Lorsque l’approvisionnement en eau et en nourriture est devenu difficile en ville, j’ai suivi une amie dans ce qu’on a appelé une oasis. Une communauté rurale, autonome qui s’était préparée à vivre l’effondrement dont on entendait parler depuis années, sans oser y croire. J’ai emmené avec moi, ma sœur, mes parents et notre chat. Laissé derrière moi, mon métier de designeuse, impossible avec les restrictions d’électricité et sur l’usage du numérique. Je suis arrivée curieuse et effrayée. Je sentais en moi la nécessité d’un mode de vie plus sobre, mais je me pensais incapable de le mener. Je craignais la rage du climat et du vivant, d’amener avec moi des réflexes et préjugés délétères d’individualisme et de capitalisme.

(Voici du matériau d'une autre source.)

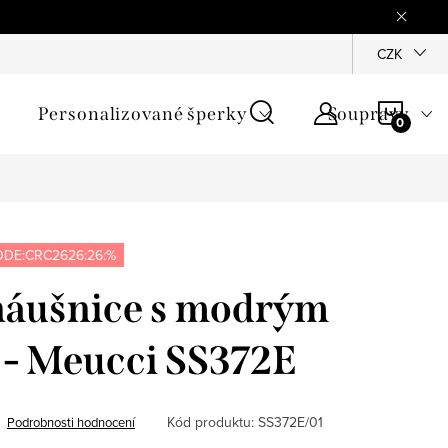
mínky
Podmínky ochrany osobních údajů
GPSR
CZK
Jak zji
NÁKU
Personalizované šperky
Soupravy
KOŠÍ
DE:CRC2626:26:%
náušnice s modrým
 - Meucci SS372E
Kód produktu:
SS372E/01
Podrobnosti hodnocení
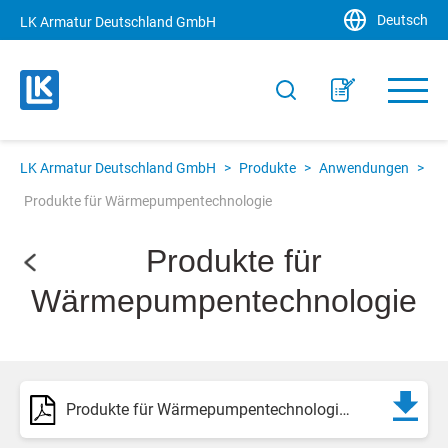
Deutsch
LK Armatur Deutschland GmbH
LK Armatur Deutschland GmbH
>
Produkte
>
Anwendungen
>
Produkte für Wärmepumpentechnologie
Produkte für
Wärmepumpentechnologie
Produkte für Wärmepumpentechnologie - Sortiment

Je prends un instant pour prendre du recul sur mon arbre-toile. Ses cicatrices brillent désormais d’un vert bleu luminescent. Mots d’espoir en souvenir des maux vécus aux étoiles, je sens vibrer en moi une énergie nouvelle. Pour rien au monde, je n’effacerai les traces des expériences passées, je préfère les sublimer.


Le message

Imaginer un avenir désirable ne peut se faire sans prendre appui sur le socle du passé, bien qu'il soit instable, maculé de larmes. toute décision est prise en opposition ou en prolongement du passé. Le rejeter, l'oublier serait se priver d'un apprentissage essentiel. Il est temps de faire appel à l'esprit du kintsugi et de guérir les blessures avec de l'or. À l'image de la porcelaine brisée japonaise, prenons le temps de recoller les morceaux du vivant et créons de nouveaux liens.


Le processus créatif

Écrire un récit positif, mais réaliste. Imaginer l'application de modes de vie alternatifs, sans sombrer dans la description apathique. Incarner. Donner de l'espoir. Tels sont les enjeux de cette proposition. L'écriture est toujours précédée d'une phase de visualisation. Souvent, je la stimule en m'immergeant dans la musique ou les mots d'un.e autre. Dans ce cas précis, ce sont les voix d'Aurora et de Kalandra qui m'ont guidée ainsi que les mots de Cyril Dion et de Camille Etienne. Une fois l'atmosphère bien installée, je m'évade dans un univers vide, entièrement à créer. Progressivement, émotions et sensations viennent former un décor. Puis des éléments plus précis : un arbre, une main qui peint. Lorsque j'entends résonner les pensées de mon personnage dans mon esprit, je commence enfin à écrire. Le premier jet donne le ton, la première relecture consolide la forme, la seconde déleste des fautes et des fioritures. Avant d'offrir cette part de moi à la lecture.